Quoted text
-----

After playing finish the next state will be a terminal state:

$$\begin{aligned} u(w_k, finish ) = t_{k+1} \end{aligned}$$

If we let \(cl_{i,k}\) denote the number of claims that have been made by player \(\alpha _i\) when the game ends in \(t_k\), then the utility functions are given by.

$$\begin{aligned} \vec {U}(t_k) = {\left\{ \begin{array}{ll} (80 , 80) &{} \text {if }\ k = 1\\ (80 - 5\cdot cl_{0,k} + 25 \ , \ 80 - 5\cdot cl_{1,k} \quad \quad \ ) &{} \text {if }\ k \text { is even } \\ (80 - 5\cdot cl_{0,k} \quad \quad \ \ , \ 80 - 5\cdot cl_{1,k} + 25)&{} \text {if }\ k \text { is odd and }\, k > 1 \end{array}\right. } \end{aligned}$$

which is equivalent to:

$$\begin{aligned} \vec {U}(t_k) = {\left\{ \begin{array}{ll} (80 , 80) &{} \text {if }\ k = 1\\ (105 - 5\cdot \frac{k}{2} \quad , \quad 85 - 5\cdot \frac{k}{2}) &{} \text {if }\ k \ \text { is even} \\ (80 - 5\cdot \frac{k-1}{2} \quad , \quad 105-5\cdot \frac{k-1}{2}) &{} \text {if }\ k \text { is odd and } k > 1 \end{array}\right. } \end{aligned}$$

Specifically:

$$\begin{aligned} \vec {U}(t_1)&= (80,80)\\ \vec {U}(t_2)&=(100,80)\\ \vec {U}(t_3)&= (75,100)\\ \vec {U}(t_4)&= (95,75) \end{aligned}$$

Note that this implementation of the DA is slightly unconventional, because if the game stops after both players have made the same number of bids then \(\alpha _1\) wins the prize, even though both players have bid the same amount of money.

-----

Given records
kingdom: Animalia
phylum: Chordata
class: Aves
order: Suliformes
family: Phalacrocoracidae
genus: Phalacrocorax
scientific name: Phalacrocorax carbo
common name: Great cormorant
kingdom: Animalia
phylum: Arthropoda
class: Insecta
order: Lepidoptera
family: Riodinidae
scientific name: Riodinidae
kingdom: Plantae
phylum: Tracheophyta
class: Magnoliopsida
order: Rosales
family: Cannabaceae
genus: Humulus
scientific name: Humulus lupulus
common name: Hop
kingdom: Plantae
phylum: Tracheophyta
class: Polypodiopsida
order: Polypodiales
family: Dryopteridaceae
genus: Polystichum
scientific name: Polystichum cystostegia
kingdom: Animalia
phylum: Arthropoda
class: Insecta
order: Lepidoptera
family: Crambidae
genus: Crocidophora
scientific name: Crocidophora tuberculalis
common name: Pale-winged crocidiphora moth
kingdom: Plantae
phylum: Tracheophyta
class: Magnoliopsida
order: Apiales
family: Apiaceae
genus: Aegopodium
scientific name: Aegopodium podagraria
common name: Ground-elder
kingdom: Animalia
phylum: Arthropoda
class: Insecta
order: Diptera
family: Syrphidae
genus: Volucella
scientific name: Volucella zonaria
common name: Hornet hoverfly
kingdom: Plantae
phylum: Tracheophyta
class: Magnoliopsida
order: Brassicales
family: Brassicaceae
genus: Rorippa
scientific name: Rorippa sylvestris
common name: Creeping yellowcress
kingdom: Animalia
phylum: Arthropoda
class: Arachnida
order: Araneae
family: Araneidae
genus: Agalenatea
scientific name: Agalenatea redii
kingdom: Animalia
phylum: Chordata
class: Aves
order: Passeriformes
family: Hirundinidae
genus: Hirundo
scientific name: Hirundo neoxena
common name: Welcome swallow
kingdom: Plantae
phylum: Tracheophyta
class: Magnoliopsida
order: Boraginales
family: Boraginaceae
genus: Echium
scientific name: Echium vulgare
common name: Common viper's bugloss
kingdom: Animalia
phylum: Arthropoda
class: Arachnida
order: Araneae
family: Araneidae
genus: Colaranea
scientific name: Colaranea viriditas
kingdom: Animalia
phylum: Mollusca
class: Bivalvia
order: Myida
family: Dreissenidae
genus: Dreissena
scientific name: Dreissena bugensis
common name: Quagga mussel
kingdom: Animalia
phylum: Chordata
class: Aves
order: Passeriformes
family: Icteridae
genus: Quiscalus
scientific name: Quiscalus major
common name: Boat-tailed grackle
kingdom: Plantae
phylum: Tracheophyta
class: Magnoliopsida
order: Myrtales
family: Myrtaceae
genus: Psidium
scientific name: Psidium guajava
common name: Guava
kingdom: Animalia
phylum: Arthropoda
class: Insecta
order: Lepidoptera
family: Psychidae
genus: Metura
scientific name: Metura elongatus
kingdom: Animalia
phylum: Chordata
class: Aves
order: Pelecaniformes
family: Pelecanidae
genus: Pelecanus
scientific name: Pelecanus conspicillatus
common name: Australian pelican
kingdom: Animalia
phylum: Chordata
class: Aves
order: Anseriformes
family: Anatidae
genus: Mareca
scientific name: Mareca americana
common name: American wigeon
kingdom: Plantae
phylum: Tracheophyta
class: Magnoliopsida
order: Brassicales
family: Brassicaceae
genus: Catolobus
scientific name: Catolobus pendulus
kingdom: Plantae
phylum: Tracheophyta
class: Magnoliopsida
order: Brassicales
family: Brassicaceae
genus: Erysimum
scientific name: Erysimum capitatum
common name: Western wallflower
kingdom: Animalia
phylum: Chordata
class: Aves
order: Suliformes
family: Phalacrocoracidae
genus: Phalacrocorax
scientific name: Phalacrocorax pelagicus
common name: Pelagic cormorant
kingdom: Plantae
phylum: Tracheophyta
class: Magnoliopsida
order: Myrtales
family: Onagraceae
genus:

-----

Written tasks
- 1) In the passage on game utilities, take the part that opens with the words containing "which is equivalent" and closes with "amount of money.", and write it out with "prize" changed to "reward".
- 2) Copy out, unchanged, the records from the line containing "scientific name: Metura elongatus" through the end of the records.
The passage on game utilities and the records are unrelated.

Solutions in order
- 1)
which is equivalent to:

$$\begin{aligned} \vec {U}(t_k) = {\left\{ \begin{array}{ll} (80 , 80) &{} \text {if }\ k = 1\\ (105 - 5\cdot \frac{k}{2} \quad , \quad 85 - 5\cdot \frac{k}{2}) &{} \text {if }\ k \ \text { is even} \\ (80 - 5\cdot \frac{k-1}{2} \quad , \quad 105-5\cdot \frac{k-1}{2}) &{} \text {if }\ k \text { is odd and } k > 1 \end{array}\right. } \end{aligned}$$

Specifically:

$$\begin{aligned} \vec {U}(t_1)&= (80,80)\\ \vec {U}(t_2)&=(100,80)\\ \vec {U}(t_3)&= (75,100)\\ \vec {U}(t_4)&= (95,75) \end{aligned}$$

Note that this implementation of the DA is slightly unconventional, because if the game stops after both players have made the same number of bids then \(\alpha _1\) wins the reward, even though both players have bid the same amount of money.

- 2)
scientific name: Metura elongatus
kingdom: Animalia
phylum: Chordata
class: Aves
order: Pelecaniformes
family: Pelecanidae
genus: Pelecanus
scientific name: Pelecanus conspicillatus
common name: Australian pelican
kingdom: Animalia
phylum: Chordata
class: Aves
order: Anseriformes
family: Anatidae
genus: Mareca
scientific name: Mareca americana
common name: American wigeon
kingdom: Plantae
phylum: Tracheophyta
class: Magnoliopsida
order: Brassicales
family: Brassicaceae
genus: Catolobus
scientific name: Catolobus pendulus
kingdom: Plantae
phylum: Tracheophyta
class: Magnoliopsida
order: Brassicales
family: Brassicaceae
genus: Erysimum
scientific name: Erysimum capitatum
common name: Western wallflower
kingdom: Animalia
phylum: Chordata
class: Aves
order: Suliformes
family: Phalacrocoracidae
genus: Phalacrocorax
scientific name: Phalacrocorax pelagicus
common name: Pelagic cormorant
kingdom: Plantae
phylum: Tracheophyta
class: Magnoliopsida
order: Myrtales
family: Onagraceae
genus:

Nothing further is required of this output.